À mesure que le coronavirus continue sa progression, la science fait de même. Petit à petit, les scientifiques parviennent à débusquer certaines caractéristiques du virus. Une tendance semble ainsi se dégager : les hommes meurent davantage du Covid-19. Selon une étude portant sur plus de 70 000 cas, réalisée par le Centre chinois de contrôle et de prévention des maladies (CCDC), le taux de létalité (c’est-à-dire le nombre de décès par rapport au nombre de cas de contamination rapportés) serait de 2,8% pour les hommes, contre 1,7% pour les femmes.

Même chose en France : selon les chiffres de Santé Publique France, 59% des décès recensés outre-quiévrain pour cause de Covid-19 concernent le sexe masculin. En Italie, les hommes représentent pas moins de 7 décès sur 10, alors qu’ils ne constituent « que » 59% des cas de contamination. À des degrés divers, on constate donc une surreprésentation des hommes parmi les décès, alors même que les femmes sont autant contaminées ; c’est le cas notamment en Espagne ou en Corée du Sud.

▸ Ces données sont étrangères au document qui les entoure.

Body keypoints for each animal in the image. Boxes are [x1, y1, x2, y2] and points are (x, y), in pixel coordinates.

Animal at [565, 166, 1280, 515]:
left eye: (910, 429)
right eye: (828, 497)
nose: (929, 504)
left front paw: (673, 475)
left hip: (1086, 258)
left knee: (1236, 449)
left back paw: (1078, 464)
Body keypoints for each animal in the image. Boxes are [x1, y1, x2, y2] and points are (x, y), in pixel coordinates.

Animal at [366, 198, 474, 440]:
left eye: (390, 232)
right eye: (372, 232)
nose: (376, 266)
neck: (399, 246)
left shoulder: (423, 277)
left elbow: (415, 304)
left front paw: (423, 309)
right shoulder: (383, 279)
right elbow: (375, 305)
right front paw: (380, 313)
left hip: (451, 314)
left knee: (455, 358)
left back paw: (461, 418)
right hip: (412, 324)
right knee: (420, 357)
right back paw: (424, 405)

 « C'est une tendance que nous avons constatée dans de nombreuses infections virales des voies respiratoires : l'évolution tend à être plus grave chez les patients de sexe masculin » expliquait au New York Times Sabra Klein, de l’université Johns Hopkins (États-Unis). Une tendance que les scientifiques avaient déjà relevée auparavant, comme durant l’épidémie de SRAS de 2003, elle aussi causée par un coronavirus. En Chine, les femmes avaient été davantage contaminées par ce syndrome de détresse respiratoire ; pour autant, le taux de mortalité était supérieur de 50% chez les hommes.

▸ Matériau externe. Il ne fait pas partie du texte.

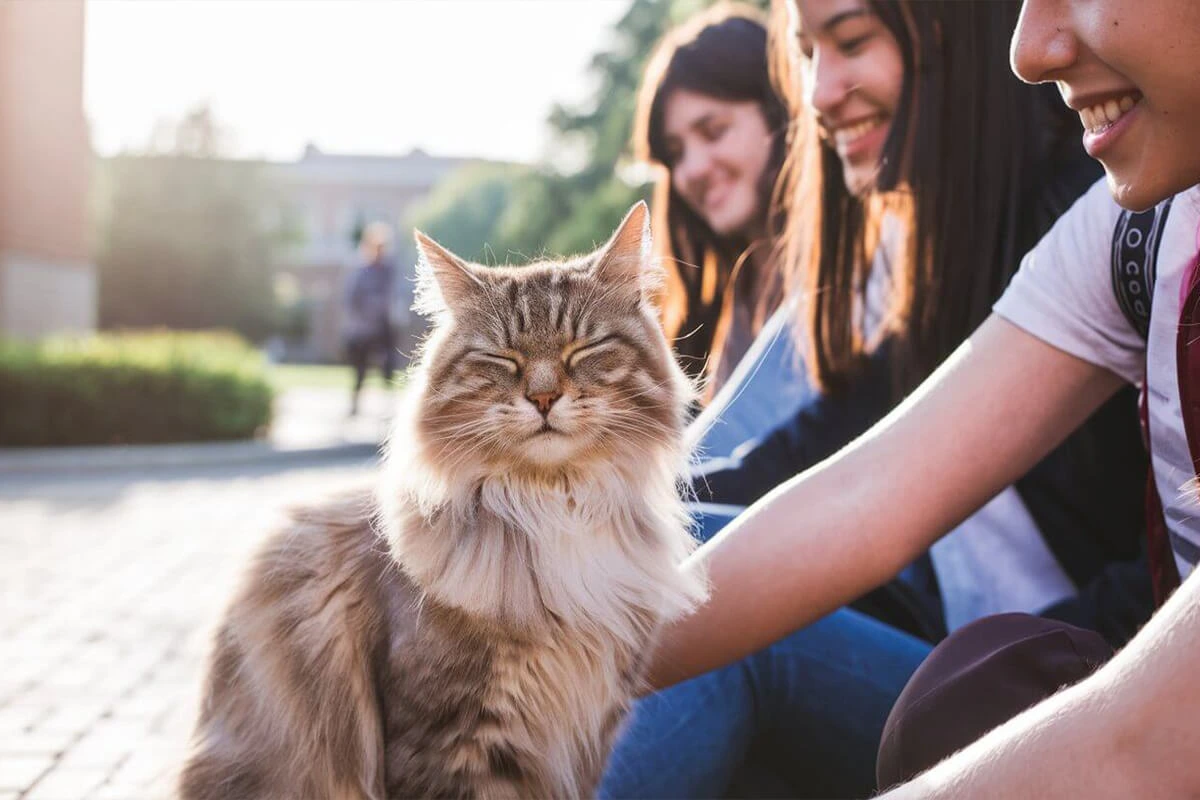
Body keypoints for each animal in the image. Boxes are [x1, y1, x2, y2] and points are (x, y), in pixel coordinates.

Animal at [174, 201, 705, 800]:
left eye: (584, 349)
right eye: (503, 359)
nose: (544, 397)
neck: (549, 505)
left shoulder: (595, 727)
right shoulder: (451, 736)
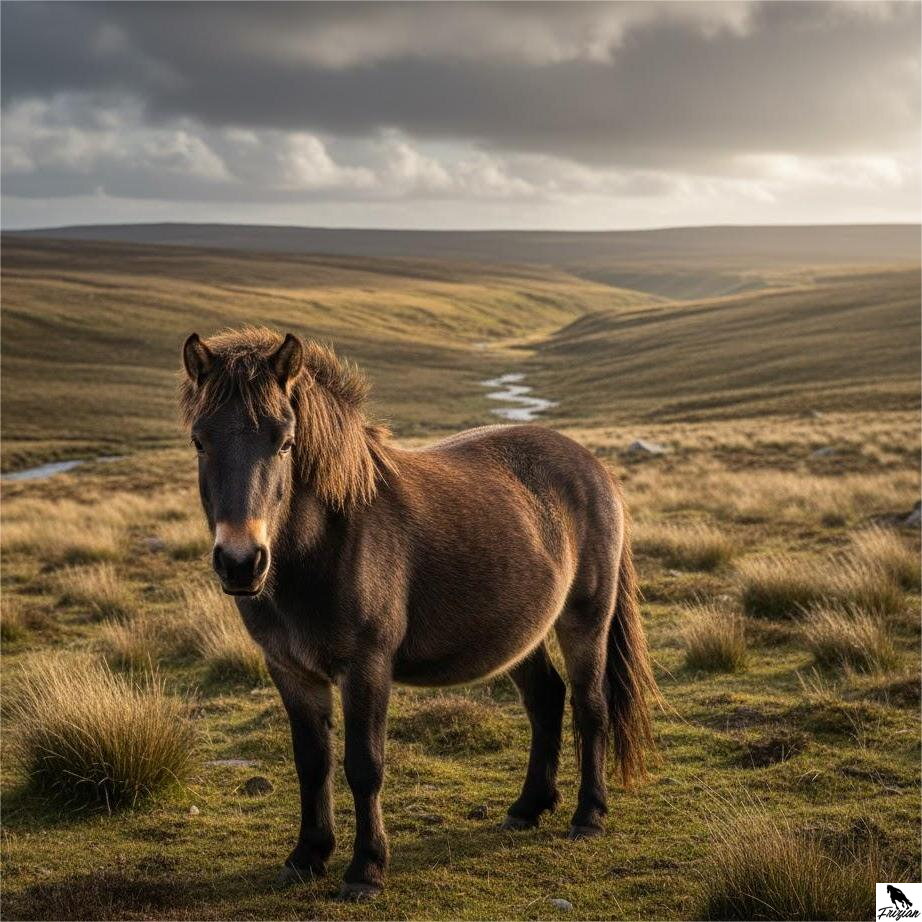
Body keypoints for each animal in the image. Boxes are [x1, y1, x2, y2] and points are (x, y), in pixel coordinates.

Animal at [180, 326, 658, 900]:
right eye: (200, 441)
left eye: (285, 442)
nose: (241, 562)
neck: (327, 543)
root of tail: (595, 467)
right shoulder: (290, 671)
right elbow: (312, 763)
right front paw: (307, 856)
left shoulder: (366, 668)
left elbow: (364, 766)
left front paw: (365, 869)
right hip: (521, 633)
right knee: (546, 700)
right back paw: (527, 807)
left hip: (585, 619)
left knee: (590, 707)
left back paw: (588, 816)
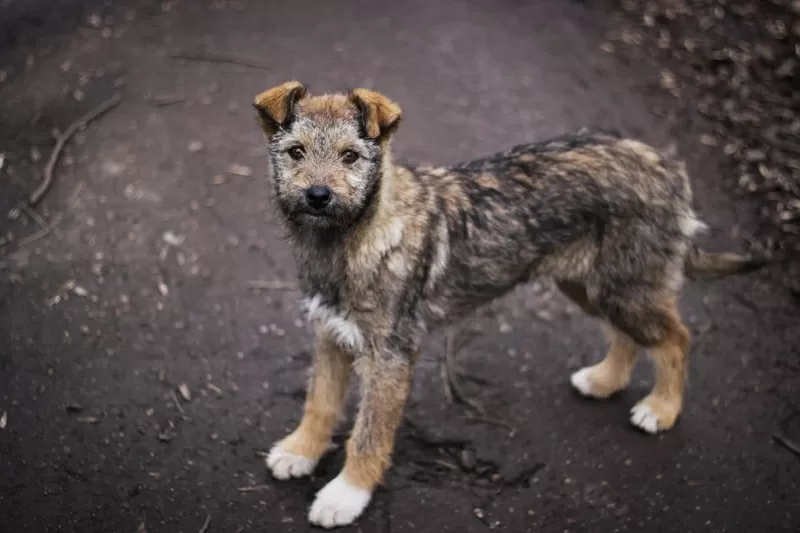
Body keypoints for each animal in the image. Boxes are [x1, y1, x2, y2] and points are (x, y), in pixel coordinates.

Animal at [252, 81, 768, 524]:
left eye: (350, 156)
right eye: (296, 152)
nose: (318, 196)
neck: (352, 240)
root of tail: (666, 165)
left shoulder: (390, 359)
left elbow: (368, 435)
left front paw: (346, 495)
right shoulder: (331, 334)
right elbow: (319, 402)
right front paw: (301, 451)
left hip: (626, 290)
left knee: (677, 338)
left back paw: (661, 408)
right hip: (594, 287)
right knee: (630, 336)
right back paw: (605, 380)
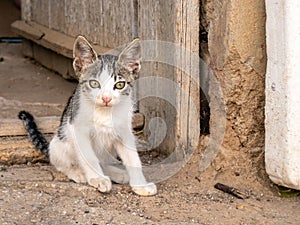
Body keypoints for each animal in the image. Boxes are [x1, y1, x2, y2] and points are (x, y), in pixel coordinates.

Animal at [18, 36, 157, 196]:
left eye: (120, 85)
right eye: (94, 83)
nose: (106, 98)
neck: (104, 112)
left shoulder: (124, 131)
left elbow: (133, 158)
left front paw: (141, 185)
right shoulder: (77, 129)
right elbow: (88, 156)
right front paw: (98, 178)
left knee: (102, 161)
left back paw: (117, 173)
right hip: (60, 141)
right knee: (60, 162)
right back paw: (77, 172)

Des facteurs biologiques ou sociologiques comme explications ?

Reste à expliquer pourquoi les hommes mourraient davantage du Covid-19 que les femmes. « La réponse la plus honnête : personne ne sait ce qui cause cette différence » a admis au Guardian une épidémiologiste anglaise. Pour autant, les scientifiques avancent quelques pistes de réflexion. Pour certains, le matériel génétique des femmes expliquerait que ces dernières développent des réponses immunitaires plus fortes face aux infections.

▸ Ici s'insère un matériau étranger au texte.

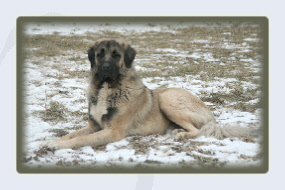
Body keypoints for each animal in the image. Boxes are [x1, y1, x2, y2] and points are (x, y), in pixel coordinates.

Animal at [41, 39, 247, 150]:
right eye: (100, 54)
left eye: (116, 55)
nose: (105, 68)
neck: (107, 87)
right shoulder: (94, 126)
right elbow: (71, 135)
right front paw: (51, 142)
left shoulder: (113, 131)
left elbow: (80, 139)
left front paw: (56, 146)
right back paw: (178, 131)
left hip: (167, 100)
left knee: (198, 130)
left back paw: (180, 135)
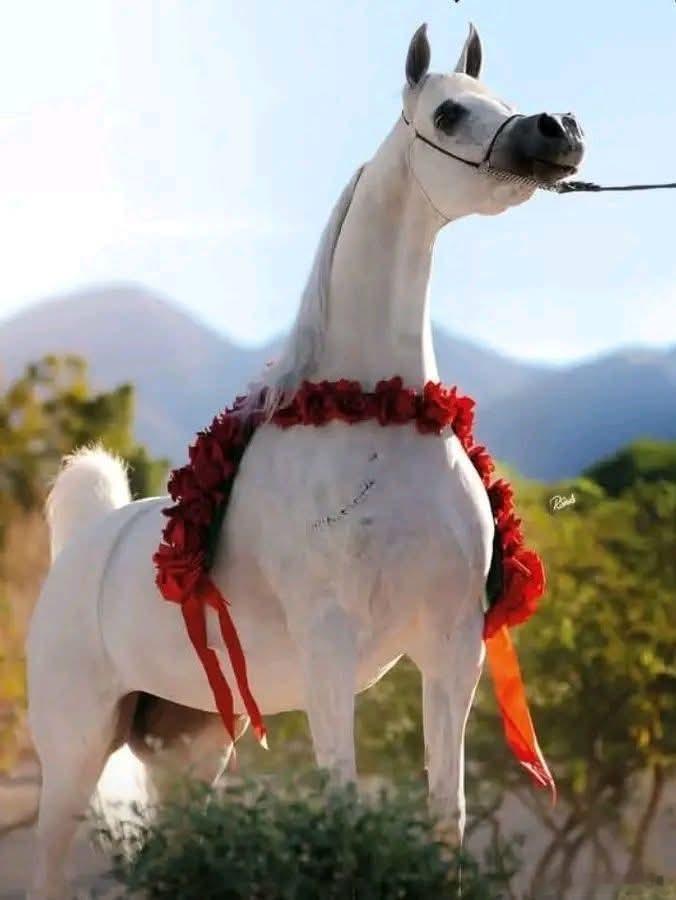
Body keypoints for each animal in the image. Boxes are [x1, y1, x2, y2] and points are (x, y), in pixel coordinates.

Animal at [26, 23, 584, 898]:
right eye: (449, 111)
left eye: (502, 95)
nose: (556, 130)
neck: (378, 413)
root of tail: (87, 542)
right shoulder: (329, 640)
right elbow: (345, 805)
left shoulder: (452, 643)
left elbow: (446, 813)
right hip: (77, 747)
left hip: (188, 748)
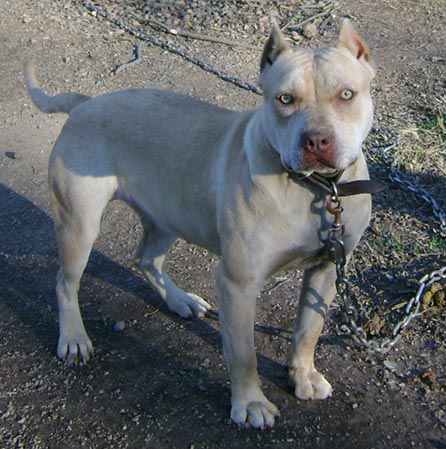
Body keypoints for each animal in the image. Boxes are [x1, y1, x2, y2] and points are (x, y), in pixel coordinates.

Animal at [26, 19, 376, 428]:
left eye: (346, 94)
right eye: (285, 99)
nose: (316, 140)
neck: (316, 188)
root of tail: (85, 103)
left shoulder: (325, 268)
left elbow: (308, 329)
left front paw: (302, 376)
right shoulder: (238, 284)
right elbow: (243, 354)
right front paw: (250, 403)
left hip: (165, 215)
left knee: (146, 259)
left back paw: (179, 300)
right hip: (78, 226)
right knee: (66, 283)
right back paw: (73, 338)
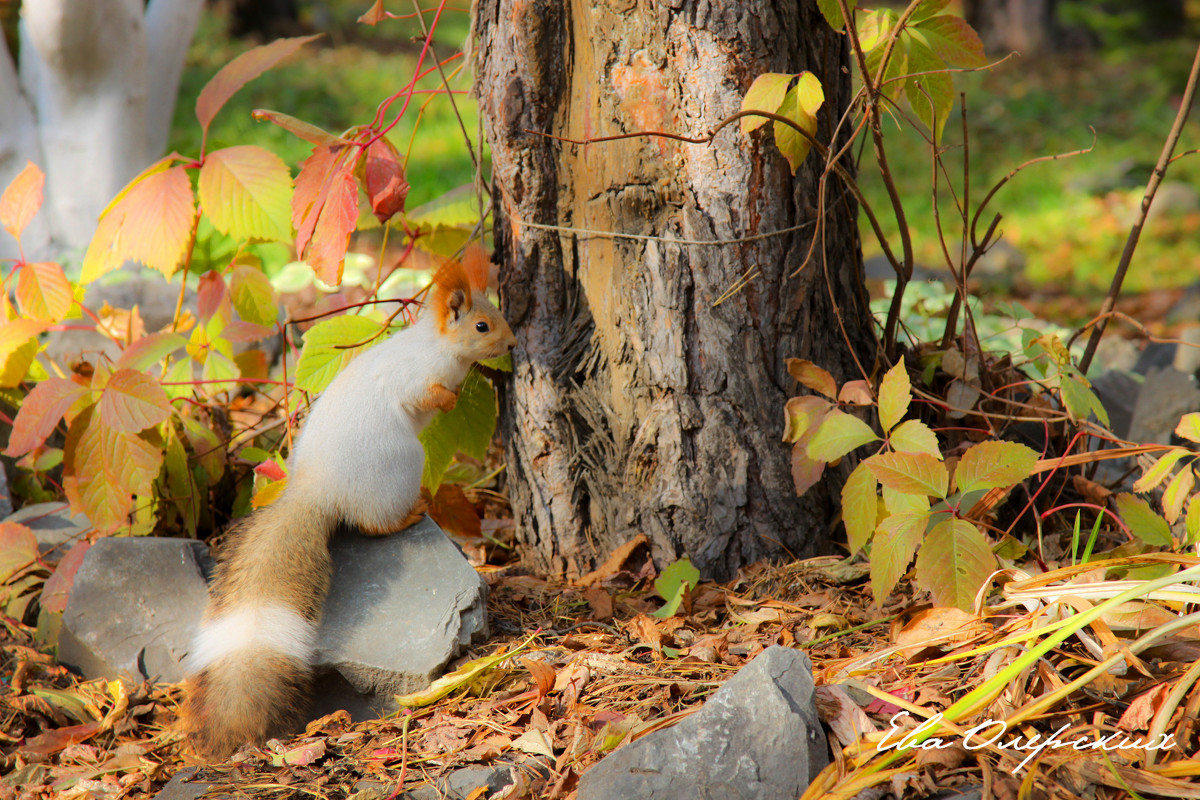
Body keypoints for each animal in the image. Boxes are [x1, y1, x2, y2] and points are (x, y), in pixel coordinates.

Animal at [183, 253, 516, 762]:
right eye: (482, 325)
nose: (513, 343)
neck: (439, 347)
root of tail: (319, 492)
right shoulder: (414, 378)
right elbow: (428, 395)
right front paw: (452, 397)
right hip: (402, 465)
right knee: (374, 525)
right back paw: (412, 511)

Pour d’autres, ce sont les facteurs comportementaux qui entreraient en ligne de compte. À l’échelle planétaire, les hommes sont plus accros à la cigarette. Or fumer augmente le risque de contamination (on porte plus souvent la main à la bouche) et le risque de contracter d’autres maladies (cancers, infections pulmonaires, etc.) susceptibles de fragiliser le système immunitaire. Certaines études indiqueraient également que les hommes sont moins enclins à se laver régulièrement les mains.

Et chez nous ?

En Belgique aussi, le profil des malades se précise. Ainsi, la catégorie la plus touchée en Belgique par le Covid-19 est celle des femmes âgées entre 40 et 49 ans, selon les dernières données  de l’Institut scientifique de santé publique (Sciensano). À ce jour, 868 patientes de cette tranche d’âge ont en effet été contaminées par le virus. « Nous voyons que dans les tranches d’âge plus jeunes, il y a une proportion plus importante de femmes, cela est peut-être dû notamment au fait que parmi le personnel de soins qui est testé, il y a une proportion plus importante de femmes » avançait cette semaine Emmanuel André, porte-parole interfédéral de la lutte contre le Covid-19, pour expliquer la relative surreprésentation des femmes parmi les malades.

Relative, car si on se penche sur les chiffres de l’ensemble des malades recensés en Belgique (9134 cas à ce jour), 50,66% sont des femmes (4604 cas) et 49,34% des hommes (4483 cas). À noter que pour 47 malades, les statistiques d’âges et/ou de sexes n’étaient pas disponibles. Si jusqu’à 50 ans, les femmes semblent être davantage touchées par le virus, passée la cinquantaine c’est l’inverse. Emmanuel André rappelait d’ailleurs cette semaine que « l’infection concerne tout le monde, toutes les catégories d’âge et les deux sexes ».

Et pour ce qui est des décès ? À ce stade, impossible de conclure, les données de Sciensano n’étant pas assez ventilées et ne permettent pas de savoir si un sexe ou l’autre est plus durement touché par le virus. Notre pays ne « dispose pour l’instant pas assez de recul concernant ces données », a expliqué Sciensano à la RTBF.